At this point in time, truck drivers can legally drive for 60 hours over seven days. They can also do 70 hours over eight days, but they do have a 34-hour rest period before starting again. In 2013, trucking companies were able to get the 1:00am to 5:00am mandatory rest period suspended.

The ATA was vehemently opposed to mandated nighttime rest periods, saying the rule made the roads less safe. They mentioned that they weren’t necessarily asking for additional hours, but rather the flexibility to use them efficiently and effectively, in the method of their choosing, within the law.

Then, in 2014, another transportation bill amendment saw a rider attached that would have expanded a driver’s on-duty time to 82 hours a week. Again, that amendment was cut. The new version now allows 73 hours in seven days, which stands at 13 hours over the current limit.

Final Rules

Still, this is about more than effective fatigue training. There are more pieces of legislation in the works. One would raise the maximum vehicle weight from 80,000 to 91,000 pounds. Consider that in Minnesota it is already legal for logging trucks to weigh up to 99,000 pounds and it isn’t hard to see where this could all go.

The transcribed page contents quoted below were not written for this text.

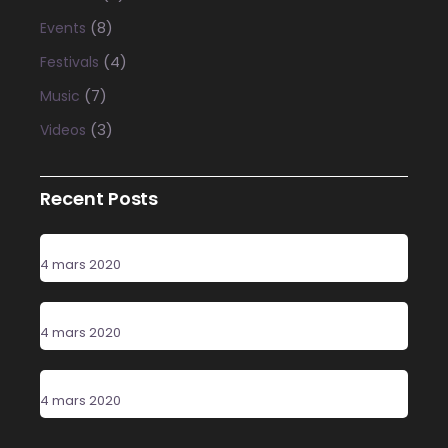
(8)
Events
(4)
Festivals
(7)
Music
(3)
Videos
Recent Posts
Party Time
4 mars 2020
Poster Design
4 mars 2020
New Sound
4 mars 2020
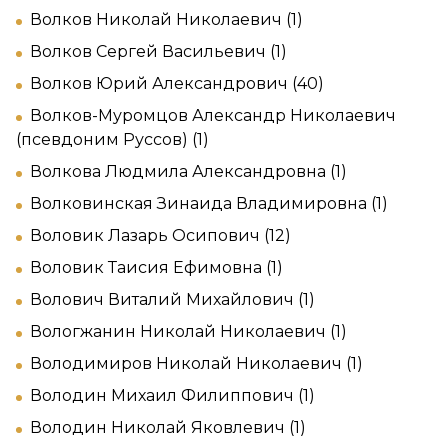
Волков Николай Николаевич (1)
Волков Сергей Васильевич (1)
Волков Юрий Александрович (40)
Волков-Муромцов Александр Николаевич
(псевдоним Руссов) (1)
Волкова Людмила Александровна (1)
Волковинская Зинаида Владимировна (1)
Воловик Лазарь Осипович (12)
Воловик Таисия Ефимовна (1)
Волович Виталий Михайлович (1)
Вологжанин Николай Николаевич (1)
Володимиров Николай Николаевич (1)
Володин Михаил Филиппович (1)
Володин Николай Яковлевич (1)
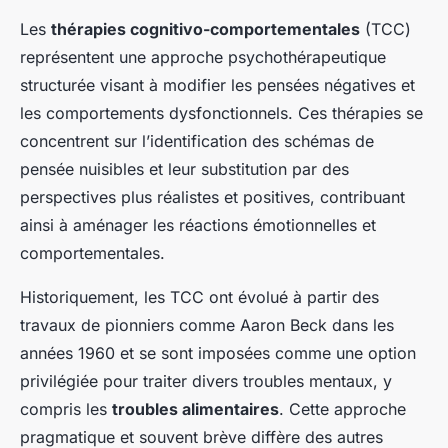
Les
thérapies cognitivo-comportementales
(TCC)
représentent une approche psychothérapeutique
structurée visant à modifier les pensées négatives et
les comportements dysfonctionnels. Ces thérapies se
concentrent sur l’identification des schémas de
pensée nuisibles et leur substitution par des
perspectives plus réalistes et positives, contribuant
ainsi à aménager les réactions émotionnelles et
comportementales.
Historiquement, les TCC ont évolué à partir des
travaux de pionniers comme Aaron Beck dans les
années 1960 et se sont imposées comme une option
privilégiée pour traiter divers troubles mentaux, y
compris les
troubles alimentaires
. Cette approche
pragmatique et souvent brève diffère des autres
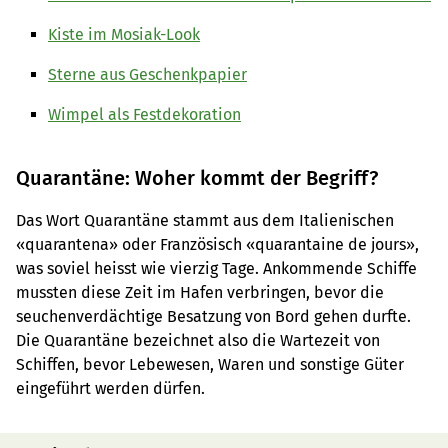
Kiste im Mosiak-Look
Sterne aus Geschenkpapier
Wimpel als Festdekoration
Quarantäne: Woher kommt der Begriff?
Das Wort Quarantäne stammt aus dem Italienischen
«quarantena» oder Französisch «quarantaine de jours»,
was soviel heisst wie vierzig Tage. Ankommende Schiffe
mussten diese Zeit im Hafen verbringen, bevor die
seuchenverdächtige Besatzung von Bord gehen durfte.
Die Quarantäne bezeichnet also die Wartezeit von
Schiffen, bevor Lebewesen, Waren und sonstige Güter
eingeführt werden dürfen.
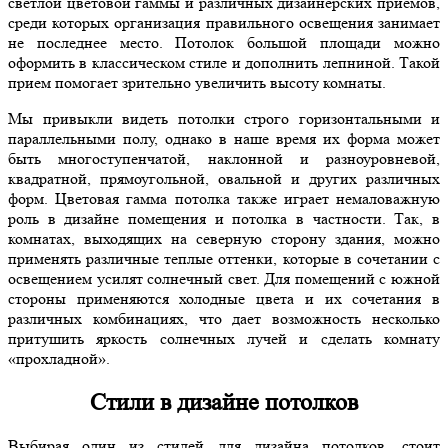
светлой цветовой гаммы и различных дизайнерских приемов,
среди которых организация правильного освещения занимает
не последнее место. Потолок большой площади можно
оформить в классическом стиле и дополнить лепниной. Такой
прием помогает зрительно увеличить высоту комнаты.
Мы привыкли видеть потолки строго горизонтальными и
параллельными полу, однако в наше время их форма может
быть многоступенчатой, наклонной и разноуровневой,
квадратной, прямоугольной, овальной и других различных
форм. Цветовая гамма потолка также играет немаловажную
роль в дизайне помещения и потолка в частности. Так, в
комнатах, выходящих на северную сторону здания, можно
применять различные теплые оттенки, которые в сочетании с
освещением усилят солнечный свет. Для помещений с южной
стороны применяются холодные цвета и их сочетания в
различных комбинациях, что дает возможность несколько
притушить яркость солнечных лучей и сделать комнату
«прохладной».
Стили в дизайне потолков
Выбирая один из стилей для дизайна потолков, стоит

The final few pieces of pending legislation that could have a big impact on safety includes one that seeks to block all trucking safety records from the public for a minimum of two years.

Finally, the FMCSA is proposing to institute a “non-preventable” crash clause where the truck driver is proved not at fault. So where will all this go? While no one knows just yet, modern truck drivers have plenty to think about, and safety isn’t free.